• **Data in this exercise**
******************************
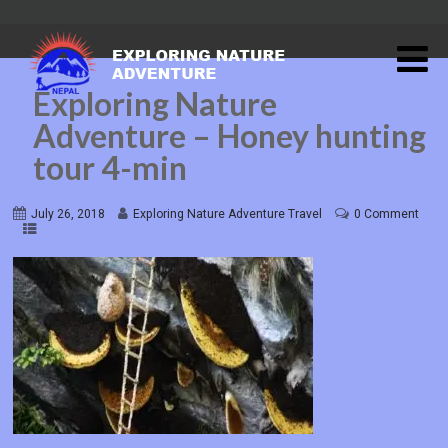
Exploring Nature
Adventure – Honey hunting
tour 4-min
July 26, 2018
Exploring Nature Adventure Travel
0 Comment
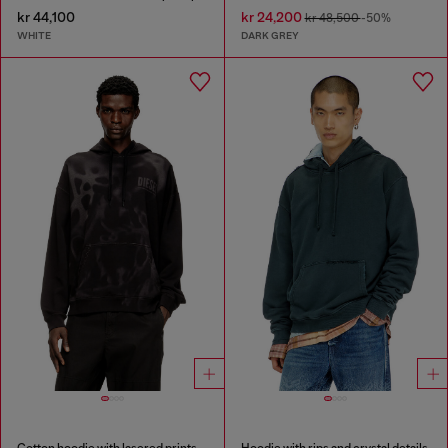
kr 44,100
kr 24,200
kr 48,500
-50%
WHITE
DARK GREY
Cotton hoodie with lasered prints
Hoodie with rips and crystal details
******************************
• **Required action**
Every entry above needs to be copied exactly, apart from its pictures.

• **Task output**
Exploring Nature
Adventure – Honey hunting
tour 4-min
July 26, 2018
Exploring Nature Adventure Travel
0 Comment
kr 44,100
kr 24,200
kr 48,500
-50%
WHITE
DARK GREY
Cotton hoodie with lasered prints
Hoodie with rips and crystal details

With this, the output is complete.